Sí, yo estaba, aquella noche en Montjuïc. Vi correr a los últimos relevos en el Estadi Olímpic: Herminio Menéndez y Juan Antonio San Epifanio. Todavía recuerdo, obviamente, cómo la flecha tirada por Antonio Rebollo me pasó por encima de la cabeza, rehaciéndome la raya que llevaba a los trece años, para acabar rozando ilusa el pebetero y encendiéndolo, con la grada en pie y teñida toda de azul con las doce estrellas amarillas de los países integrantes en aquel momento de la Unión Europea. Recupero las imágenes en el Canal Olímpico, con la voz de Antoni Fernández Déu –sí, el que después ingresaría en el PP- y los comentarios de Lluís Canut –sí, el que todavía hoy sigue cobrando en TV3– y tengo que confesar que, cuando la llama vuela, todavía se me erizan los pelos de los huevos. No sé si añoro la Barcelona olímpica, pero debo de echar de menos la capacidad de admirarme que tenía cuando todavía no sabía nada de nada.

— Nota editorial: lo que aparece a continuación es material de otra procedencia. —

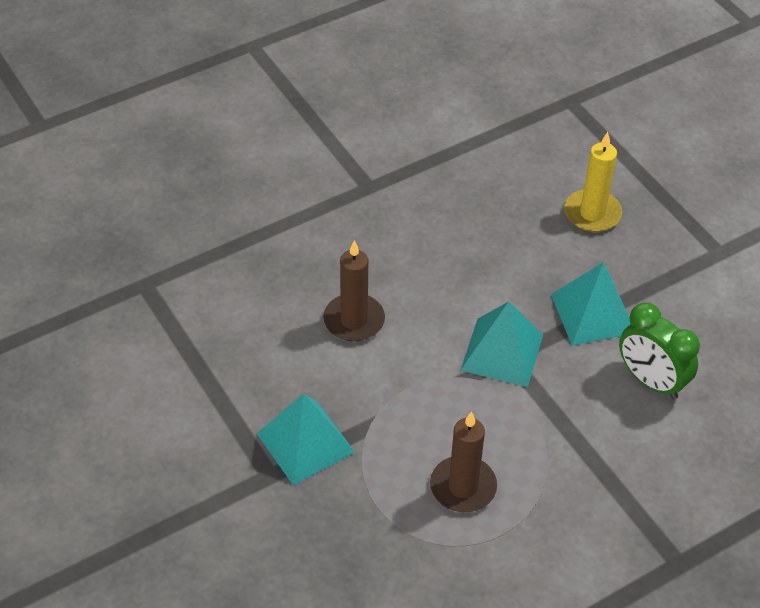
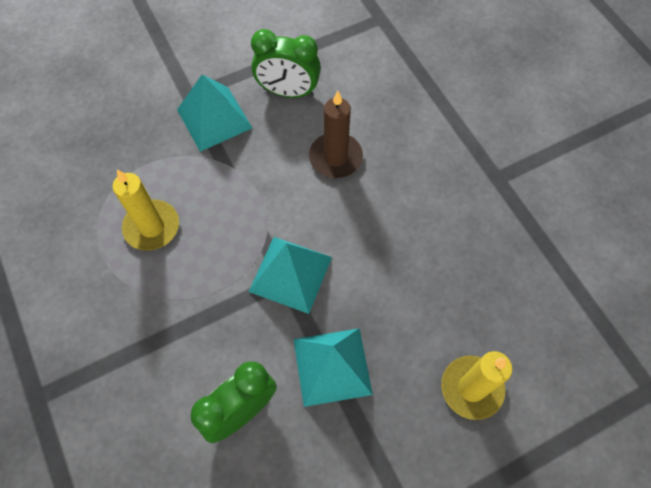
camera: 95 degrees right, 15 degrees up
(262, 370) = (288, 92): none -> green clock
(463, 487) = (152, 227): brown candle -> yellow candle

Esta semana Jordi Basté se quejaba de la escasa pompa y de la falta de ganas con que la administración Colau (y su vicecónsul Collboni) celebran los veinticinco años de los Juegos que transformaron Barcelona. Entiendo la perplejidad de nuestro locutor jefe, pero solo hay que volver a ver unos instantes de aquella ceremonia de apertura para comprobar cómo todos los consensos que la permitieron son hoy la base de los conflictos que describen el estado del país. La historia siempre se hace desde el presente y una celebración de los Juegos implicaría recordar todo lo que se nos escapaba de niños y que ahora sería fuente de conflicto. La cosa implicaría, por ejemplo, revivir cómo el rey Juan Carlos entraba en el Estadi Olímpic con Els segadors de fondo y cuatro aviones supersónicos del ejército que nos sobrevolaron la cabeza, justo después del himno español, para aniquilar cualquier intento de pitada.

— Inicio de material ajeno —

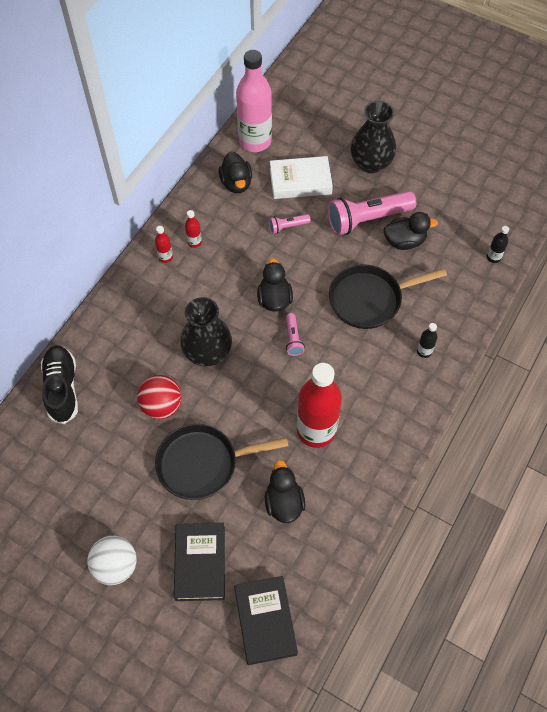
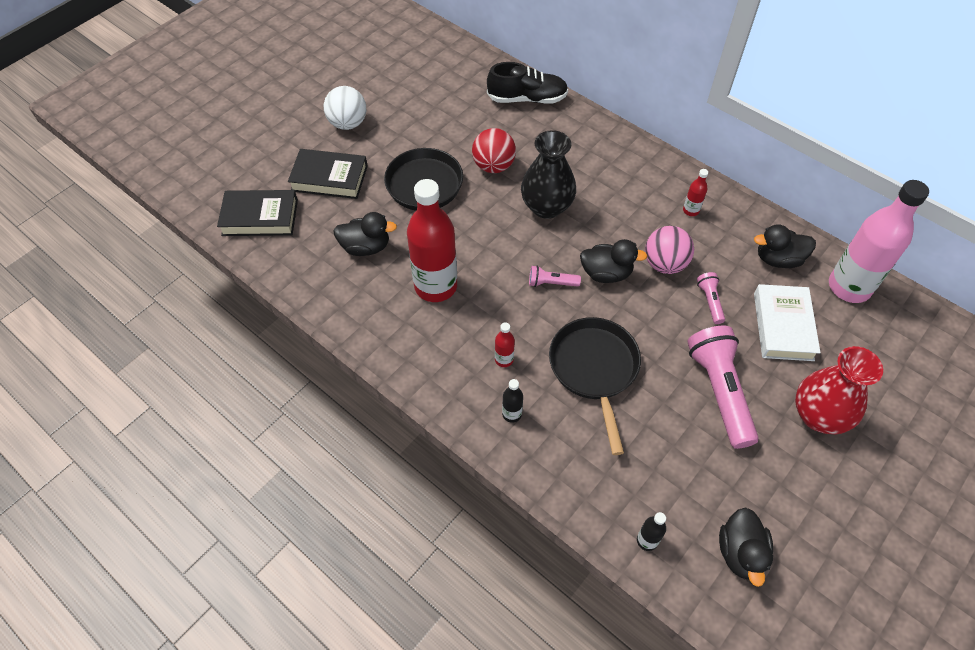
camera: 100 degrees right, 5 degrees down
(165, 257) = (671, 184): red bottle -> red bottle (504, 359)
(256, 258) = (664, 264): none -> pink ball
(371, 163) = (818, 415): black vase -> red vase
(404, 241) = (681, 429): black duck -> black duck (740, 553)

Volver a los Juegos implicaría recordar también aquella España de González-Maragall que, a través de la efeméride, vivía encantada vendiendo a los catalanes la ilusión de formar parte de una nación de naciones que hermanaba a sus pueblos compaginando una sardana escrita por Carles Santos y el flamenco bailado por Cristina Hoyos. También habría que volver a la represión del independentismo, que antes se toleraba por tratarse de un movimiento folclórico y que ahora se regurgita con la misma violencia, escondida de legalismo. Entre una cosa y otra, lo menos importante de recordar Barcelona 92 es enaltecer la figura de Samaranch, un postfascista bien listo que se blanqueó la imagen con una inteligencia deportiva privilegiada. Contrariamente, volver a aquella ciudad de fuego nos obliga a revivir demasiados pactos en la sombra, a resucitar todas las toneladas de silencio que pacificaron durante lustros la España autonómica.

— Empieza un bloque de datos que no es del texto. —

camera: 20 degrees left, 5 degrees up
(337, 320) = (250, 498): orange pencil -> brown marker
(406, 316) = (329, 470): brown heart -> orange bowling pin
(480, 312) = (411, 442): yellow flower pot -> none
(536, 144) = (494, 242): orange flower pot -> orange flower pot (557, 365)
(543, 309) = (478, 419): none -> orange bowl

Por otro lado, entiendo perfectamente que a la alcaldesa Colau le moleste celebrar los Juegos de su ilustre antecesor, porque el modelo de la actual hiperalcaldesa se encuentra bien lejos de aquella Barcelona de Maragall que jugó a ser la más parecida a una capital de Estado, una ciudad que quería hacer apología de una alegría dispendiosa neoyorquina (en Manhattan, Pasqual aprendió que para ser progre necesitas ganar pasta), no enaltecer la miseria; donde los concejales arrasaban sin oposición los barrios rebosantes de chabolas y Oriol Bohigas, novecentista, construía la Vil·la Olímpica sin un solo balcón, porque decía que a los edificios de Barcelona enseguida les salían tetas. A Colau le será bien duro acercarse a los Juegos, viendo que muchos de los apologetas del maragallismo que la habían apoyado hasta hace muy poco ya se están pasando al independentismo y quieren un referéndum.

Celebrar los Juegos del 92, con lo nuestro de ahora (actualicemos las cosas: el rey emérito va cojo, cuando viene a Barcelona le hacen muecas y ya no le dejan ni tener cortesanas, pobrecito mío; la Unión Europea vive en caída libre, más ocupada en restar que no en sumar miembros; muchos catalanes, quién lo habría dicho nunca, ya bailan flamenco vestidos con la estelada y en Barcelona tenemos un Ayuntamiento que todavía nos habla de la nación de naciones, pero le da una cierta pereza acoger una urna para que todo el mundo vote lo que le salga del alma), lo entiendo, tiene que ser una putada monumental. A mí, aquella emoción de niño no me la quita nadie, pero ahora la flecha tintada de fuego la tenemos nosotros. Que tiemble todo el mundo.